A long time ago, a good friend divorced, accompanied her to walk in the city, walked for half of the city, did not say a word, is silently accompany to walk. She never scolds her husband, and Neither do I. The man slowly faded into oblivion. She went on to organize a family and was very happy.
3, stand in the other side’s Angle to consider.
Frankly speaking, some people like the comfort of performances, just to express “I care about you ”, , “when you are not happy I don’t lack ”, but is there a sweet comfort to the other side, it’s difficult to say. TVB series in the classic “are you hungry? I’ll get you some noodles to eat “, although old, really, is also a real comfort is better than the beginning of the too much. But it’s not enough. Why? Because I just stand on my own point of view, I don’t think much about each other: do other people like to eat noodles? What if you want wontons?

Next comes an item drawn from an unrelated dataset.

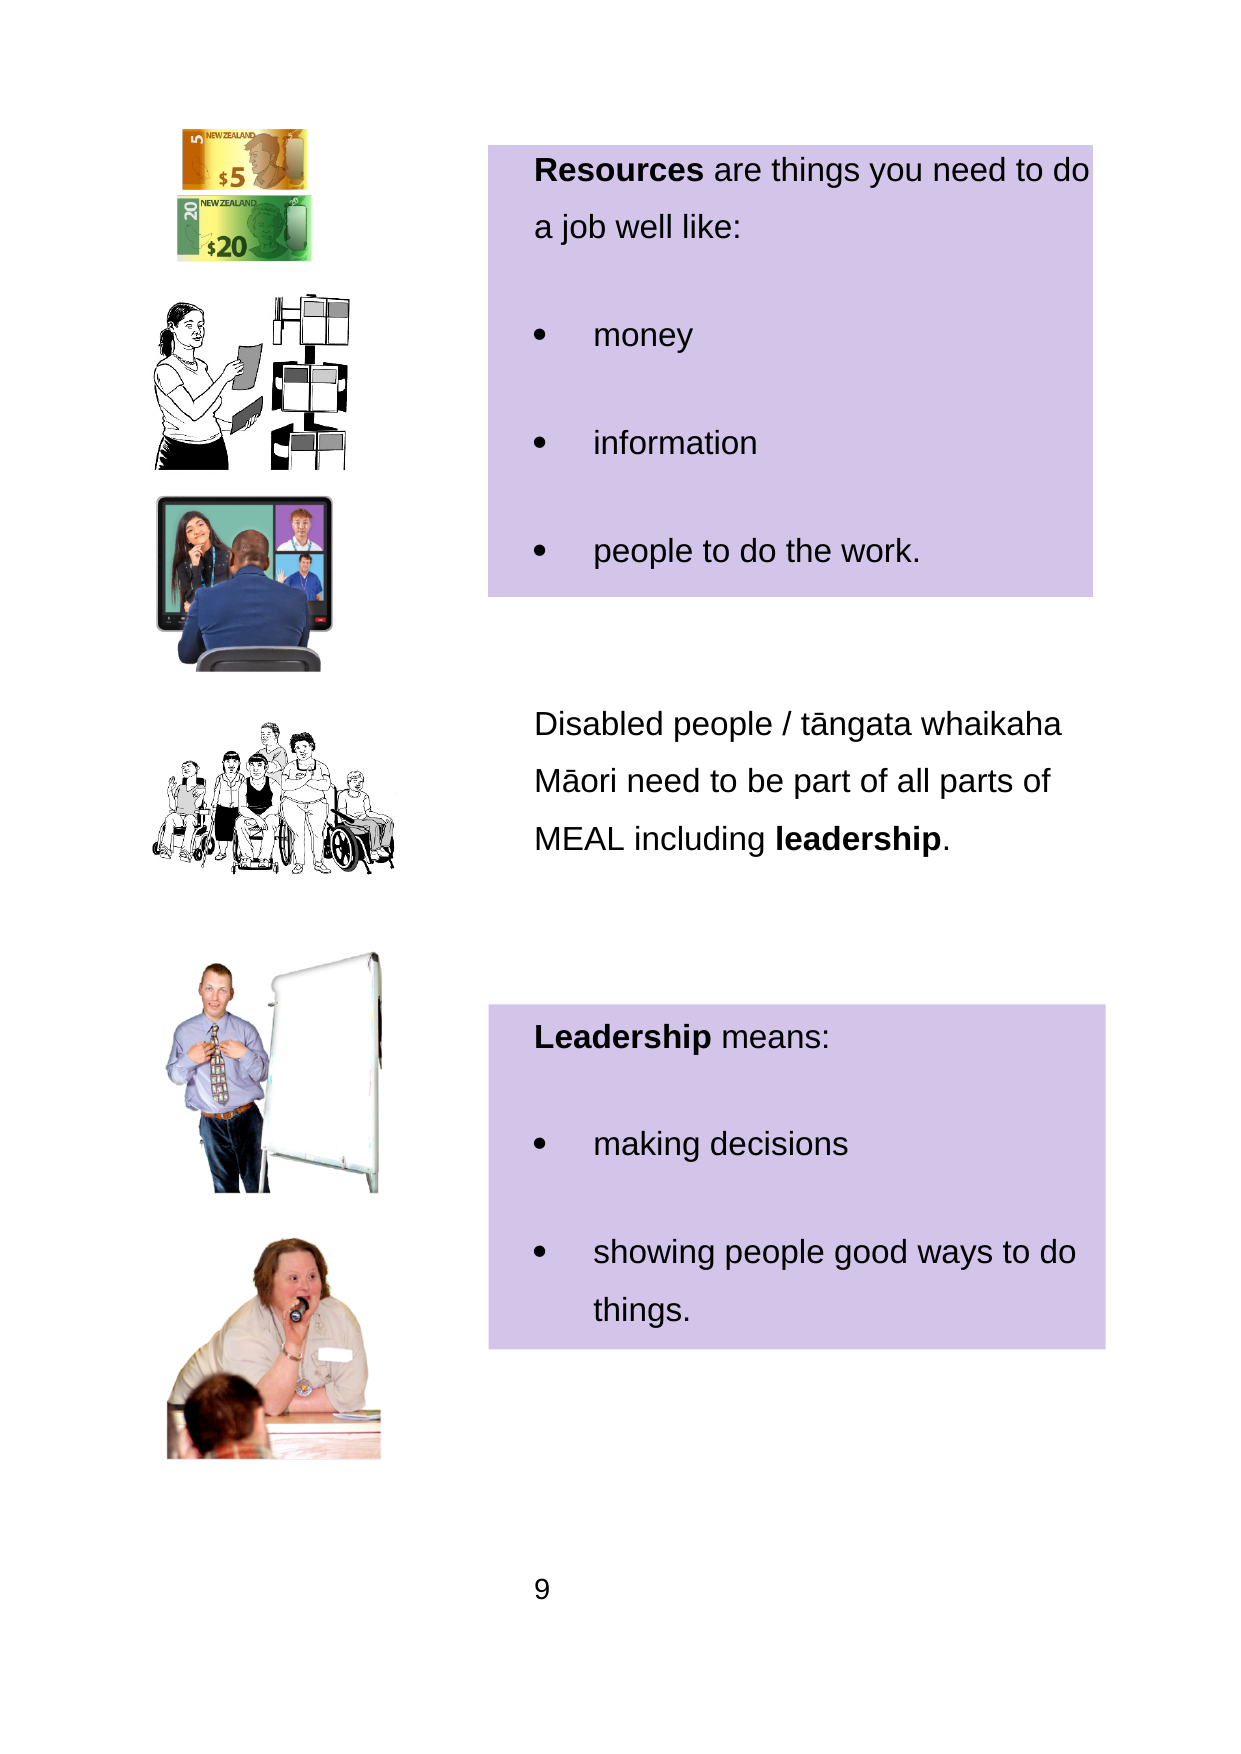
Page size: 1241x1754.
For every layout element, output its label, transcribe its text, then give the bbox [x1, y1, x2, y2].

Of course, everything happens for a reason. Don’t be wise after the event, and show your brilliance by blaming the other party for his mistakes. It is of no use to complain about the other party because it has already happened.
- Listen and be there.
Gently holding each other’s hand, hug, listen to each other about, don’t interrupt, nods, help each other to wipe the tears, cook a meal to eat to the other party and give music and books, and do other things to divert attention, don’t complain, don’t show off, if you feel something is not convenient to speak, write an email or written on paper, convey thoughts, help each other problems analysis, proposed solution is given, the connection of the available resources to help each other, stop do injury oneself of matter, when necessary, the hard pull on each other to exercise together, feel the nature.
Everyone in life will meet the difficult times, accompany friends through the difficult times, to warm and meticulous care, help friends through the long night, such a comfort, is really moving comfort.